## TASK DESCRIPTION:
Write out word for word each line of the records, beginning at the first and stopping after the line with "For a course". Leave the pictures out.

## GIVEN RECORDS:
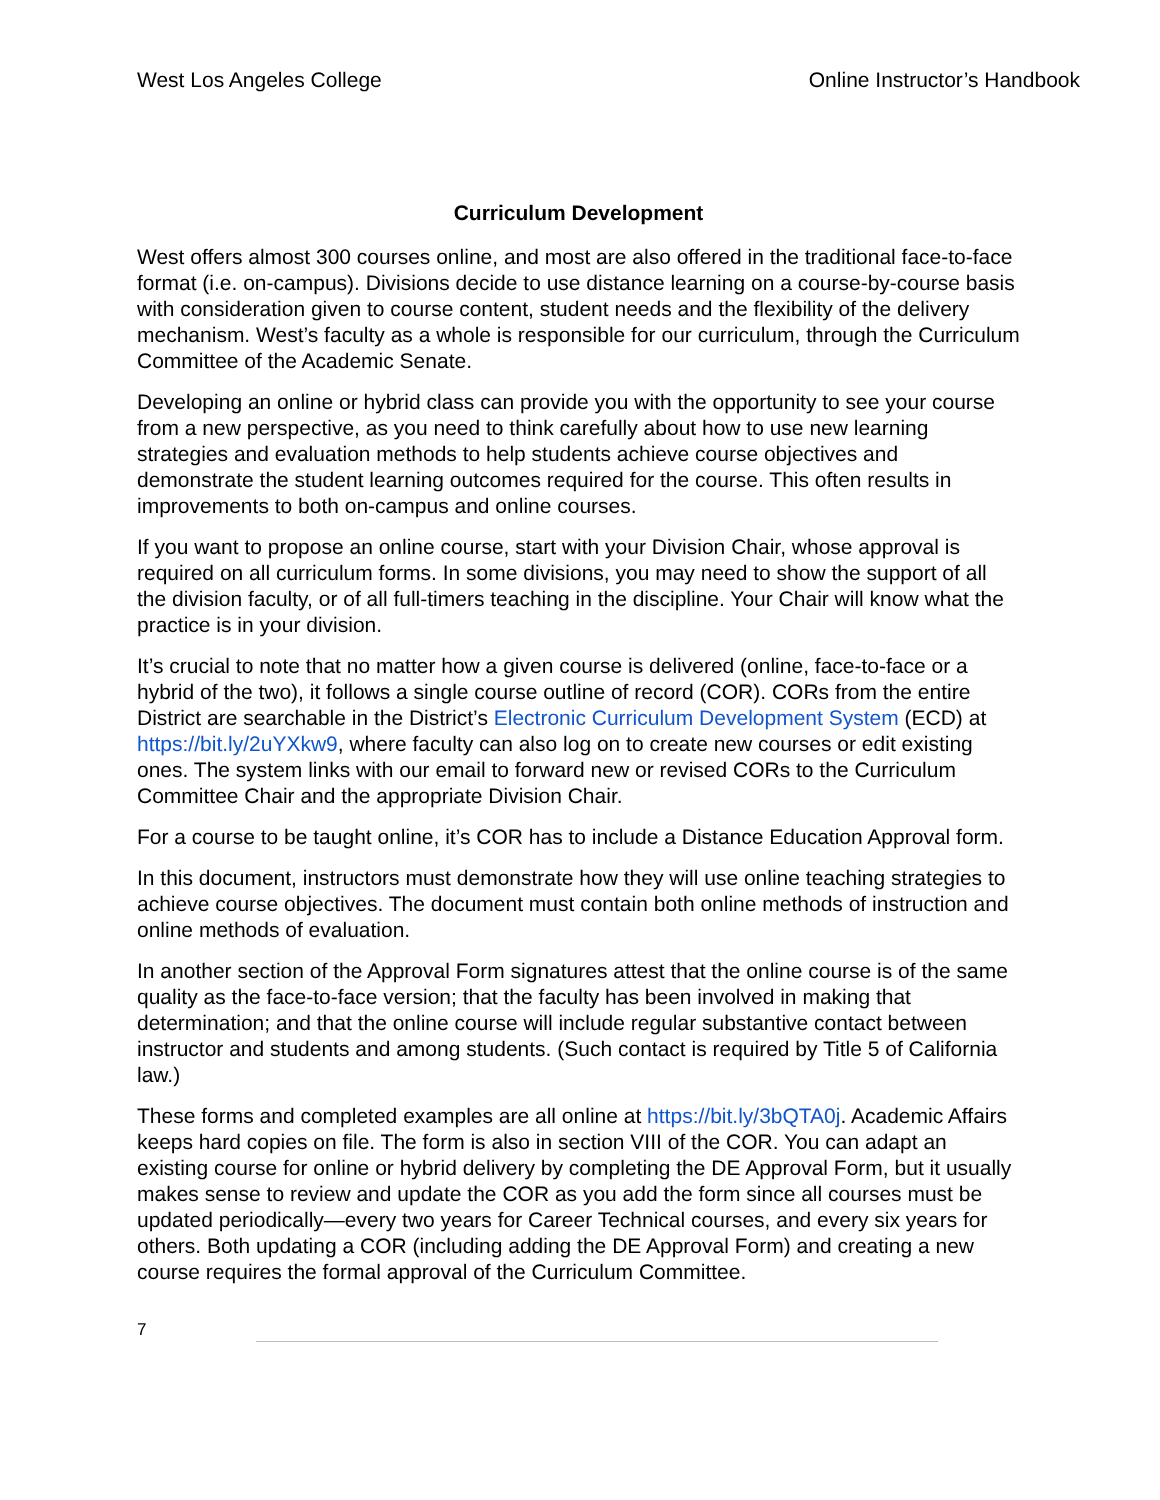West Los Angeles College Online Instructor’s Handbook
Curriculum Development
West offers almost 300 courses online, and most are also offered in the traditional face-to-face format (i.e. on-campus). Divisions decide to use distance learning on a course-by-course basis with consideration given to course content, student needs and the flexibility of the delivery mechanism. West’s faculty as a whole is responsible for our curriculum, through the Curriculum Committee of the Academic Senate.
Developing an online or hybrid class can provide you with the opportunity to see your course from a new perspective, as you need to think carefully about how to use new learning strategies and evaluation methods to help students achieve course objectives and demonstrate the student learning outcomes required for the course. This often results in improvements to both on-campus and online courses.
If you want to propose an online course, start with your Division Chair, whose approval is required on all curriculum forms. In some divisions, you may need to show the support of all the division faculty, or of all full-timers teaching in the discipline. Your Chair will know what the practice is in your division.
It’s crucial to note that no matter how a given course is delivered (online, face-to-face or a hybrid of the two), it follows a single course outline of record (COR). CORs from the entire District are searchable in the District’s Electronic Curriculum Development System (ECD) at https://bit.ly/2uYXkw9, where faculty can also log on to create new courses or edit existing ones. The system links with our email to forward new or revised CORs to the Curriculum Committee Chair and the appropriate Division Chair.
For a course to be taught online, it’s COR has to include a Distance Education Approval form.
In this document, instructors must demonstrate how they will use online teaching strategies to achieve course objectives. The document must contain both online methods of instruction and online methods of evaluation.
In another section of the Approval Form signatures attest that the online course is of the same quality as the face-to-face version; that the faculty has been involved in making that determination; and that the online course will include regular substantive contact between instructor and students and among students. (Such contact is required by Title 5 of California law.)
These forms and completed examples are all online at https://bit.ly/3bQTA0j. Academic Affairs keeps hard copies on file. The form is also in section VIII of the COR. You can adapt an existing course for online or hybrid delivery by completing the DE Approval Form, but it usually makes sense to review and update the COR as you add the form since all courses must be updated periodically—every two years for Career Technical courses, and every six years for others. Both updating a COR (including adding the DE Approval Form) and creating a new course requires the formal approval of the Curriculum Committee.
7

## RESULT OF THIS TASK:
West Los Angeles College Online Instructor’s Handbook
Curriculum Development
West offers almost 300 courses online, and most are also offered in the traditional face-to-face format (i.e. on-campus). Divisions decide to use distance learning on a course-by-course basis with consideration given to course content, student needs and the flexibility of the delivery mechanism. West’s faculty as a whole is responsible for our curriculum, through the Curriculum Committee of the Academic Senate.
Developing an online or hybrid class can provide you with the opportunity to see your course from a new perspective, as you need to think carefully about how to use new learning strategies and evaluation methods to help students achieve course objectives and demonstrate the student learning outcomes required for the course. This often results in improvements to both on-campus and online courses.
If you want to propose an online course, start with your Division Chair, whose approval is required on all curriculum forms. In some divisions, you may need to show the support of all the division faculty, or of all full-timers teaching in the discipline. Your Chair will know what the practice is in your division.
It’s crucial to note that no matter how a given course is delivered (online, face-to-face or a hybrid of the two), it follows a single course outline of record (COR). CORs from the entire District are searchable in the District’s Electronic Curriculum Development System (ECD) at https://bit.ly/2uYXkw9, where faculty can also log on to create new courses or edit existing ones. The system links with our email to forward new or revised CORs to the Curriculum Committee Chair and the appropriate Division Chair.
For a course to be taught online, it’s COR has to include a Distance Education Approval form.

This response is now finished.